* _Records supplied_

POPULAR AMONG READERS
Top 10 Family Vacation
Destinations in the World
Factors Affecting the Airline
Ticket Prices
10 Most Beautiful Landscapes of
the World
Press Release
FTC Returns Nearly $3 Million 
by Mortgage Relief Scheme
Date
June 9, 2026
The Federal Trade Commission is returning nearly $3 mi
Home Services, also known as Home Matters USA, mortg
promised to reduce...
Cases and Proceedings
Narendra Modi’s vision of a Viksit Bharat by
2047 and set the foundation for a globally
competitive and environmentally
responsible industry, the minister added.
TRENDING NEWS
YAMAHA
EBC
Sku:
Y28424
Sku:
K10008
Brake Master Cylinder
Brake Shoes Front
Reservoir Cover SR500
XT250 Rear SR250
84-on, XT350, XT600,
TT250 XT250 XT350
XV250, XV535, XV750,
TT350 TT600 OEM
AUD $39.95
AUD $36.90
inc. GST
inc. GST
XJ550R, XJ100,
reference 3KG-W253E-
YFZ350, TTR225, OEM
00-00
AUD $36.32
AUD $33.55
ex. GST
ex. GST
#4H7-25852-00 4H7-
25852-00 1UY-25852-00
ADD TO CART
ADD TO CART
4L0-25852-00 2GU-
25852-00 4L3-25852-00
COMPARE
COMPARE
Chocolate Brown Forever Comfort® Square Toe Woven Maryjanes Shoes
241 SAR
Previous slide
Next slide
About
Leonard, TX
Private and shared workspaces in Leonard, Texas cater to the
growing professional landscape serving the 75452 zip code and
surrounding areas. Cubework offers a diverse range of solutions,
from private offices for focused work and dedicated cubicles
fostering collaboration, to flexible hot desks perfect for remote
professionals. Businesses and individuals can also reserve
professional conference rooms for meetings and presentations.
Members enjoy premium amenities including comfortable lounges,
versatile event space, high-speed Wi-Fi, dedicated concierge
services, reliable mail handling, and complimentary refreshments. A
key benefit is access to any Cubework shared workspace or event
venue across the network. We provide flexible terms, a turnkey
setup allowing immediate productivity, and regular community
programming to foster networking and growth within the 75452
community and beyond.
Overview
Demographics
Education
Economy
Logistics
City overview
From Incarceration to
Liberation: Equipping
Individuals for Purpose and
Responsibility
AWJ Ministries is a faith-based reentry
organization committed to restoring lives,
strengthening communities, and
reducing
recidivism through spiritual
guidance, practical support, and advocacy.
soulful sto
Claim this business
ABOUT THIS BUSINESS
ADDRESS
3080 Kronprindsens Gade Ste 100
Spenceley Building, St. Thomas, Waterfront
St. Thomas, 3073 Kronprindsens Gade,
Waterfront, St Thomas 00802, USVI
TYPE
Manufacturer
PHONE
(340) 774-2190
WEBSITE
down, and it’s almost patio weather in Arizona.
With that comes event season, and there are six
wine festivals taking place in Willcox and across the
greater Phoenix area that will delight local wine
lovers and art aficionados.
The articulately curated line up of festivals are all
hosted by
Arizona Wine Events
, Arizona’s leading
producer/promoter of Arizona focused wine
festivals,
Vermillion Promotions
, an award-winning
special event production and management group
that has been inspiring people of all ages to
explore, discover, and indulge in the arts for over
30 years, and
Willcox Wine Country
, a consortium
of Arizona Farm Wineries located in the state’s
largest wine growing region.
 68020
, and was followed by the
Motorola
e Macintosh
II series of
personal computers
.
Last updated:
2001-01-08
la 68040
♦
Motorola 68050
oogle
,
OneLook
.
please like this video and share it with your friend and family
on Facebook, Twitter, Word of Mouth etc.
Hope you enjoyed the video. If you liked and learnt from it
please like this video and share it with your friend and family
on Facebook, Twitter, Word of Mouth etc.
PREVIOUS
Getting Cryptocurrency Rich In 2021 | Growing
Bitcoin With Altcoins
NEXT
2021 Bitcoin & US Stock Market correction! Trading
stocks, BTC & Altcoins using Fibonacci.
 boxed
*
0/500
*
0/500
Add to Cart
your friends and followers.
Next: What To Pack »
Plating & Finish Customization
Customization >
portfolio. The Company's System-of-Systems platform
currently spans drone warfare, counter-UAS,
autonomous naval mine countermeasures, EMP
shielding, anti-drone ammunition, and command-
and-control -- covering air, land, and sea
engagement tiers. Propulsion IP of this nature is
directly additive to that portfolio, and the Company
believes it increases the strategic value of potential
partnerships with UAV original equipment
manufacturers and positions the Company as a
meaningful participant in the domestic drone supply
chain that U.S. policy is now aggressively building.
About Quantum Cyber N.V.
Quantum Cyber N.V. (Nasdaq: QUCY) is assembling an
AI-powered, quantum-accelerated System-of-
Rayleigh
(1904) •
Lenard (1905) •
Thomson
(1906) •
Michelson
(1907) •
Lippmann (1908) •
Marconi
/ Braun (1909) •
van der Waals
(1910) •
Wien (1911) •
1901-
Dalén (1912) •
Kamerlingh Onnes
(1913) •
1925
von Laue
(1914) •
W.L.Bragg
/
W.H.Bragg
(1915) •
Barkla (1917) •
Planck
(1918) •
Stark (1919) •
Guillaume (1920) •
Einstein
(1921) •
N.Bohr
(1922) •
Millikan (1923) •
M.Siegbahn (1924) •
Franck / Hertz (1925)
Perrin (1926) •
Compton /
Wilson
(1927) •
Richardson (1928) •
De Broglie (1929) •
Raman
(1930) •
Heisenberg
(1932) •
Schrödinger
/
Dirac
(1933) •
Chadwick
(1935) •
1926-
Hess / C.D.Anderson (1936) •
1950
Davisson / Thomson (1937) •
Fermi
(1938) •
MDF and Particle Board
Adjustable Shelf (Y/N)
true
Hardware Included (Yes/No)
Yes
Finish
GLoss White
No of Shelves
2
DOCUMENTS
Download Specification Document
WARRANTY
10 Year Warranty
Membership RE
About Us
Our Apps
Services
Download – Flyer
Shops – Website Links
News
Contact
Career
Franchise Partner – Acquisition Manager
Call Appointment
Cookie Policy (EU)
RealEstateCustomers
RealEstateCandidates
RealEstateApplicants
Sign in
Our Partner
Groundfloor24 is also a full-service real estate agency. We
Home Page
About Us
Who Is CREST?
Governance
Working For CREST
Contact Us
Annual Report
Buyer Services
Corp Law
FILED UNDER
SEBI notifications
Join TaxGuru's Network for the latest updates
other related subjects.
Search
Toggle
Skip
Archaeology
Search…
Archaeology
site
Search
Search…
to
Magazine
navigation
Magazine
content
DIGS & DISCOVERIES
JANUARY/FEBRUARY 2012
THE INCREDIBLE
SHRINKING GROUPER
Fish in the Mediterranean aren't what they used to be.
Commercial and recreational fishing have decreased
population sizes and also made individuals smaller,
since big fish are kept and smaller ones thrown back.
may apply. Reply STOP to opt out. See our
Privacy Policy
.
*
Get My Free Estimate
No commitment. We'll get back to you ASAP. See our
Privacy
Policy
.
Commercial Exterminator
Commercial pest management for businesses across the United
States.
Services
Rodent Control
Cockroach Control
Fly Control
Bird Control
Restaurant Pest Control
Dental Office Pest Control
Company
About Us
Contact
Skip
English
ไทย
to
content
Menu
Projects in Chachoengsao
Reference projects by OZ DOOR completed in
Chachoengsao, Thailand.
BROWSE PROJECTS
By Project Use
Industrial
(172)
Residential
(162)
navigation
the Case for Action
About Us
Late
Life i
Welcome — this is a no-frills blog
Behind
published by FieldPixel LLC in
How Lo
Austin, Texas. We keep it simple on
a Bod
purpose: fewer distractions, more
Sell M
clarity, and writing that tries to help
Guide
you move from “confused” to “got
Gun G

* _Exercise prompt_
Rewrite the records as a numbered list, starting with the first line and ending with the line that contains "TT250 XT250 XT350", inclusive. Leave out any blank lines.

* _Output for this exercise_
1. POPULAR AMONG READERS
2. Top 10 Family Vacation
3. Destinations in the World
4. Factors Affecting the Airline
5. Ticket Prices
6. 10 Most Beautiful Landscapes of
7. the World
8. Press Release
9. FTC Returns Nearly $3 Million 
10. by Mortgage Relief Scheme
11. Date
12. June 9, 2026
13. The Federal Trade Commission is returning nearly $3 mi
14. Home Services, also known as Home Matters USA, mortg
15. promised to reduce...
16. Cases and Proceedings
17. Narendra Modi’s vision of a Viksit Bharat by
18. 2047 and set the foundation for a globally
19. competitive and environmentally
20. responsible industry, the minister added.
21. TRENDING NEWS
22. YAMAHA
23. EBC
24. Sku:
25. Y28424
26. Sku:
27. K10008
28. Brake Master Cylinder
29. Brake Shoes Front
30. Reservoir Cover SR500
31. XT250 Rear SR250
32. 84-on, XT350, XT600,
33. TT250 XT250 XT350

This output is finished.